Undoubtedly, the traditional derivative market has always been a point of attraction for investors for several decades. But the widespread adoption of cryptocurrency as an investment alternative has given rise to one of the significant questions – “Are there derivatives in the crypto ecosystem too?” The answer is, indeed yes, the existence of a Crypto Derivative Market is a reality that is contributing immensely to the overall crypto economy. So, isn’t it the time to know “Crypto Derivatives” better and make the best out of them?
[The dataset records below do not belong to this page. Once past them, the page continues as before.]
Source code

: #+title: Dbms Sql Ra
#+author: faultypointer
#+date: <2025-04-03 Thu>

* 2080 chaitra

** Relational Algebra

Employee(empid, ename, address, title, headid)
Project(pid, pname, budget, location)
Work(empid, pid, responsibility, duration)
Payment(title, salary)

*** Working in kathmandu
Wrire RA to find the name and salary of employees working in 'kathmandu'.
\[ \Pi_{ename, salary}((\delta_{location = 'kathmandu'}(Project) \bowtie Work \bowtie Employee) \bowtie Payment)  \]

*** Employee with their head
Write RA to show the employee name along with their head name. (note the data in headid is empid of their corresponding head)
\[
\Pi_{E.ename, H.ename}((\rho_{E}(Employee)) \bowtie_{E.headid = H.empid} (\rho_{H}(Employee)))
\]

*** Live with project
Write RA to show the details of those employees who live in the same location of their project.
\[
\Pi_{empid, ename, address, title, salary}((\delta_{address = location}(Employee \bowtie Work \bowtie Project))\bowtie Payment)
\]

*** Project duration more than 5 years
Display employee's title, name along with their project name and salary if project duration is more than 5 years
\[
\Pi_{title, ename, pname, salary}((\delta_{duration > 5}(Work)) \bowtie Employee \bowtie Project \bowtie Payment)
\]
Derivative Trading in Crypto
Basically, a derivative refers to the contract whose value is determined based on the specific underlying asset. Here, the parties in the contract wager on the future value of underlying assets. Currencies, commodities, stocks, and exchange rates are some examples of traditional derivative assets.
Similarly, in the crypto ecosystem, any cryptocurrency token can be the underlying asset for the derivatives. During the initial or first phase of the contract, the associated parties agree on the common selling or buying price of the cryptocurrency. Thus, the changes in the value of underlying assets are what defines the value of crypto derivatives /products too based on which profit margins are determined.
Crypto Derivative Market
The fast-growing crypto derivative market has attracted a huge volume of investors and enthusiasts in recent times and the trend seems to go a long way. The study of Token insight’s cryptocurrency Derivatives Exchange suggests that in Q3 2020, the trading volume of derivatives was recorded as $2.7 trillion. This indicates a 159.4% increase with respect to the year Q3 2019. Isn’t that an enormous growth leap in the crypto derivatives market?
Popular Derivatives in Crypto
Depending on the conditions of a contract, derivatives in the Crypto environment can be of the following types.
● Options: A trader gets the right to choose but not the duty to buy or sell any underlying asset at some definite future date and price.
● Futures: It is a legal agreement where two parties are authorized to buy or sell an underlying asset at some specific period and are executed through the exchange.
● Perpetual Contracts: These forms of derivatives do not hold any expiration or settlement date but traders can keep their position open and hold the desired amount of crypto.
● Swaps: Here, the parties agree to exchange cash flows on the pre-determined future date. These are usually OTC (Over-the-counter) contracts and are quite similar to forwards. To be noted these are not traded on exchanges.
Where to trade crypto derivatives?
There are several crypto exchanges providing room for derivative trading too. Such crypto derivative trading platforms are more flexible in nature than spot margin trading. Some of the known names for trading crypto derivatives are – Binance, Huobi, FTX, Bybit, OKEx, CoinFLEX, KuCoin, Deribit, Bitmex, Bitfinex, Gate.io, etc. The list is way longer and continues to become more extended with the growing culture of cryptocurrency and its derivatives.
Importance of Derivative in the Crypto Economy
In a short period, crypto derivatives have become a pivotal component of the economy owing to their advantageous nature. The first and foremost reason why crypto derivatives have created a special place in the crypto ecosystem is because of their ability to allow portfolio diversification. With the right derivative, investors and traders can create sophisticated strategies like arbitrage trading or pairing.
Additionally, crypto derivatives safeguard portfolios from unexpected risk and price volatility. The absence of derivatives in the portfolio makes it quite difficult for long–term investors to stay less affected in the bear markets. Alongside, the crypto derivative promotes price discovery and helps to determine the value of the asset using various variables, market liquidity, and other such information.
The crypto–derivatives have certainly onset on the mission to be the cherry on the cake with the immense support from Derivative Exchanges. The explosion of cryptocurrency in the world economy being backed by Derivatives is not surprising but the world still needs to command the sincere regulation for continuing the crypto booming culture.